++++ GIVEN ENTRIES

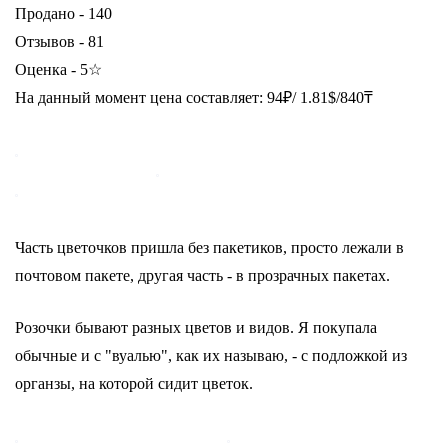
Продано - 140
Отзывов - 81
Оценка - 5☆
На данный момент цена составляет: 94₽/ 1.81$/840₸
Часть цветочков пришла без пакетиков, просто лежали в
почтовом пакете, другая часть - в прозрачных пакетах.
Розочки бывают разных цветов и видов. Я покупала
обычные и с "вуалью", как их называю, - с подложкой из
органзы, на которой сидит цветок.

++++++++

◆ EXERCISE AIM: The expected answer is the complete set of entries, copied verbatim, with no pictures.

◆ RESPONSE FOR THIS EXERCISE:
Продано - 140
Отзывов - 81
Оценка - 5☆
На данный момент цена составляет: 94₽/ 1.81$/840₸
Часть цветочков пришла без пакетиков, просто лежали в
почтовом пакете, другая часть - в прозрачных пакетах.
Розочки бывают разных цветов и видов. Я покупала
обычные и с "вуалью", как их называю, - с подложкой из
органзы, на которой сидит цветок.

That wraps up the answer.